The casualty rate of one NSG commando killed and four injured (only in this elite force, leaving aside the Gujarat police victims) is unacceptably high by international standards of counter-terrorist actions when the operation was against just two militants.
At the same time, as one army officer with commando training put it, “a strategically-placed militant with a commanding view and with an AK-47 behind a concrete shelter can wreak untold havoc”.
The National Security Guard, headquartered in Manesar, is a paramilitary force under the Union home ministry. It is called in for special operations and is said to be equipped with the very best of counter-terrorist men and material, such as Uzi (Israeli) sub machine guns, night vision devices, and precision mortars.
The NSG has two wings — the Special Action Group and the Special Protection Group. While the protection group’s main task is to provide cover to VVIPs, the action group carries out operations such as the one in Gandhinagar early this morning and, more specifically, functions as an anti-hijacking squad. Over the years, the NSG’s task of providing VVIP security has come to take precedence over its other responsibility.
The NSG is staffed by personnel drawn from the army, the Border Security Force and the Central Reserve Police Force. Most of the action group is staffed by personnel drawn from the army. The soldier who was killed by the militants, Subedar Suresh Chand Yadav, 41, was deputed to the NSG from 13 Mahar, an infantry unit. The force commander was Brigadier Raj Seetapathy.

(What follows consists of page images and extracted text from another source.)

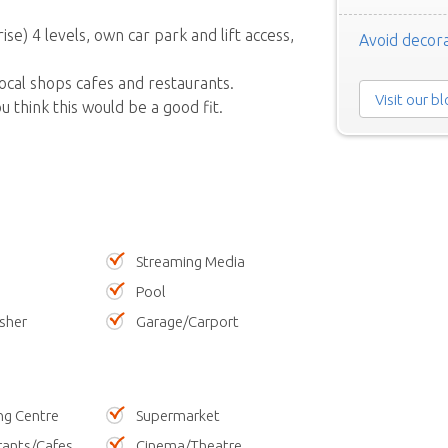
e) 4 levels, own car park and lift access,
Avoid decora
local shops cafes and restaurants.
Visit our b
 think this would be a good fit.
Streaming Media
Pool
sher
Garage/Carport
ng Centre
Supermarket
rants/Cafes
Cinema/Theatre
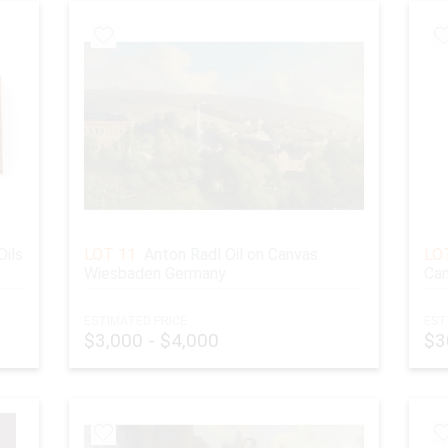
Oils
LOT 11:
Anton Radl Oil on Canvas
LOT
Wiesbaden Germany
Can
ESTIMATED PRICE:
EST
$3,000 - $4,000
$3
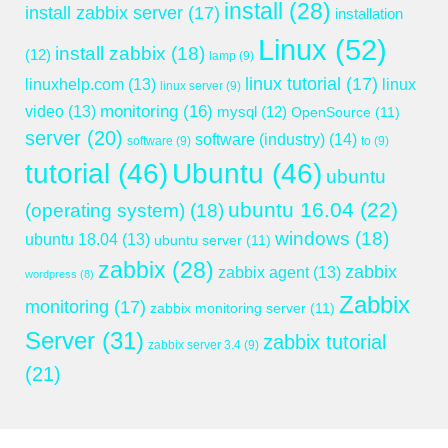
install
(28)
install zabbix server
(17)
installation
Linux
(52)
install zabbix
(18)
(12)
lamp
(9)
linux tutorial
(17)
linuxhelp.com
(13)
linux
linux server
(9)
monitoring
(16)
video
(13)
mysql
(12)
OpenSource
(11)
server
(20)
software (industry)
(14)
software
(9)
to
(9)
tutorial
(46)
Ubuntu
(46)
ubuntu
ubuntu 16.04
(22)
(operating system)
(18)
windows
(18)
ubuntu 18.04
(13)
ubuntu server
(11)
zabbix
(28)
zabbix
zabbix agent
(13)
wordpress
(8)
Zabbix
monitoring
(17)
zabbix monitoring server
(11)
Server
(31)
zabbix tutorial
zabbix server 3.4
(9)
(21)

In time to come, Brigadier Seetapathy’s “action report” will form part of lessons taught in combat training schools. For the moment, there are a few things that are clear.

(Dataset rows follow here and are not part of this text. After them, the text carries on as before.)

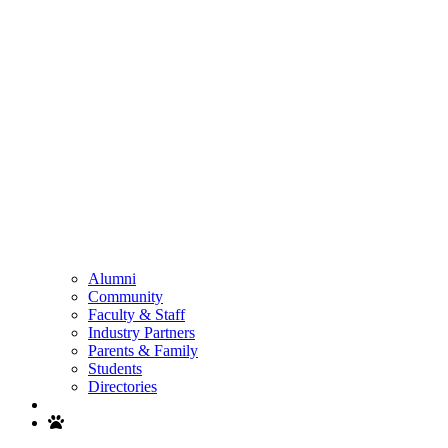
Alumni
Community
Faculty & Staff
Industry Partners
Parents & Family
Students
Directories
Search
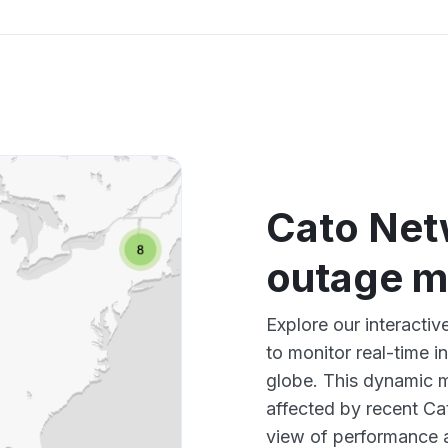
Cato Net
outage 
Explore our interacti
to monitor real-time i
globe. This dynamic m
affected by recent Ca
view of performance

First, the militants had ensured themselves a bullet-proof environment — their bodies are said to have been found inside a bathroom. The answer to the question, why it was not possible to smoke out/stun the militants is not yet known.
Another option — blasting of the militants’ shelter with mortars — was dispensed with because the NSG’s brief was to ensure that there was no damage to the shrine. While such a brief is respectful of religious sentiment, it severely limits clinical military action. The cost of a shrine is less than the cost of lives lost.

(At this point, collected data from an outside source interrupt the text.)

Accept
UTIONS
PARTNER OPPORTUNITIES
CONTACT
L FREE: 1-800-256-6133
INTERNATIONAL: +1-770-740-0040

Second, there appears to have been some confusion on whether the militants held hostages and, therefore, there was the hesitation to use light but high-impact field weapons like mortars.
Sources say, a possible use of chemical weapons would probably be considered by some counter-terrorist forces in such circumstances but Indian security forces do not use these.
Third, the NSG contingent had concluded that the operation would have to conclude with a storming of the militants’ shelter. The other approach was to clinically acquire space, possibly even inch by inch, and starve the militants after making them exhaust their firepower. This is more painstaking and time consuming but would be likely to take less of a toll. The risk in such an approach is that the adversary might find time and wherewithal to booby-trap the shelter.
There was little doubt immediately after the NSG was called in last evening that the militants would be flushed out or eliminated. But a dissection of the operation by combat specialists later can reveal certain flaws.
It is necessary for tactics of a military operation to be planned and executed in a dispassionate atmosphere. Could it be that the decision to storm the militants’ shelter was influenced by a political and emotional will to show immediate results?